2019年におけるスズタケ発芽数は、調査区全体で1,239個体 (52.7個体・m-2) であり、77個体だった2018年に比べて大幅に増加した。この結果から、多くのスズタケ種子の休眠打破には2度の冬季が必要であることが推察された。発芽のピークは、2018年と同様に8月中旬から9月下旬で、他のササ種よりも明らかに遅かった。また、2018年に発芽した個体の6割程度が2019年 (2年目) に分枝しており、数個体では新たな出稈が見られた。2年目の稈長に関しては、2019年の当年生個体に比べて約2 cm長かった程度であった。これらの成長過程は、過去に一斉枯死したチュウゴクザサ (S. veitchii) 等と異なり、伸長量が小さく、稈数は少ない結果となった。

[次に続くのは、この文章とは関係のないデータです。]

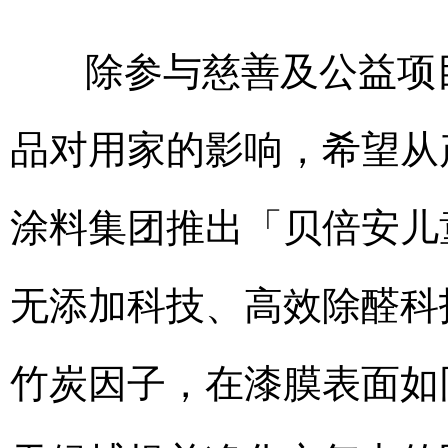
除参与慈善及公益项
品对用家的影响，希望从
涂料集团推出「贝倍安儿
无添加科技、高效除醛科
竹炭因子，在漆膜表面如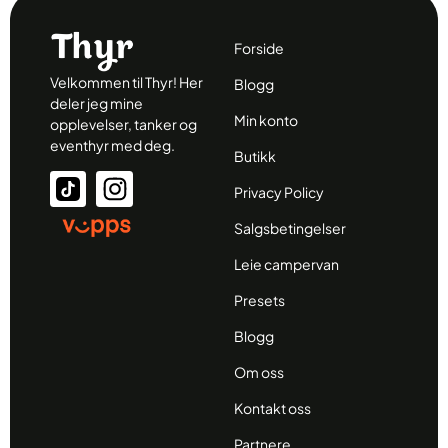
Forside
Velkommen til Thyr! Her
Blogg
deler jeg mine
Min konto
opplevelser, tanker og
eventhyr med deg.
Butikk
Privacy Policy
Salgsbetingelser
Leie campervan
Presets
Blogg
Om oss
Kontakt oss
Partnere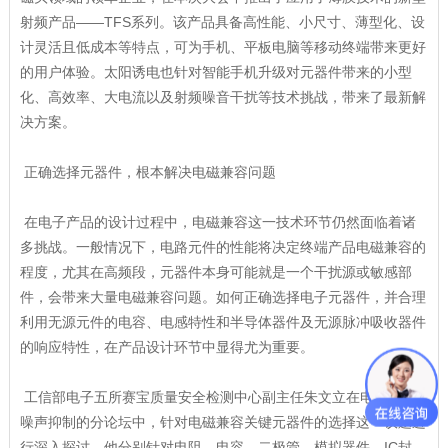
射频产品——TFS系列。该产品具备高性能、小尺寸、薄型化、设
计灵活且低成本等特点，可为手机、平板电脑等移动终端带来更好
的用户体验。太阳诱电也针对智能手机升级对元器件带来的小型
化、高效率、大电流以及射频噪音干扰等技术挑战，带来了最新解
决方案。
正确选择元器件，根本解决电磁兼容问题
在电子产品的设计过程中，电磁兼容这一技术环节仍然面临着诸
多挑战。一般情况下，电路元件的性能将决定终端产品电磁兼容的
程度，尤其在高频段，元器件本身可能就是一个干扰源或敏感部
件，会带来大量电磁兼容问题。如何正确选择电子元器件，并合理
利用无源元件的电容、电感特性和半导体器件及无源脉冲吸收器件
的响应特性，在产品设计环节中显得尤为重要。
工信部电子五所赛宝质量安全检测中心副主任朱文立在电磁兼容/
噪声抑制的分论坛中，针对电磁兼容关键元器件的选择这一议题进
行深入探讨，他分别针对电阻、电容、二极管、模拟器件、IC封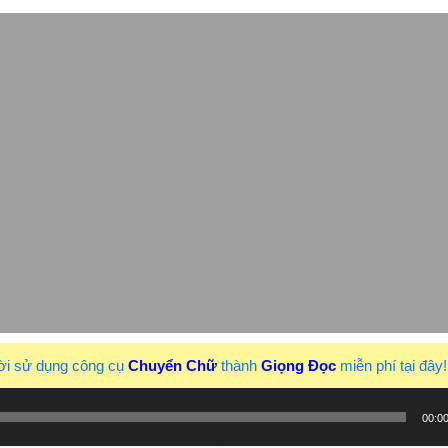
ời sử dụng công cụ
Chuyển Chữ
thành
Giọng Đọc
miễn phí tại đây
00:0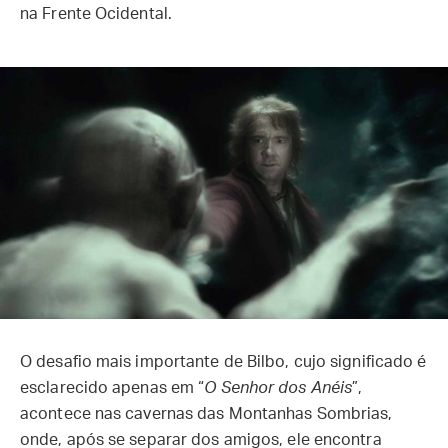
na Frente Ocidental.
O desafio mais importante de Bilbo, cujo significado é
esclarecido apenas em “
O Senhor dos Anéis
”,
acontece nas cavernas das Montanhas Sombrias,
onde, após se separar dos amigos, ele encontra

一方、一斉結実後に大発生した野ネズミは、2019年においても概ねその個体数を維持していた。また、野ネズミの侵入を排除した区画内の発芽数が対照区に比べて多い結果が得られ、野ネズミによるスズタケ種子の採食が示唆された。さらに、2019年のカメラトラップ調査において、ニホンジカによる地面探索行動が見られるようになり、一部の実生の採食も確認された。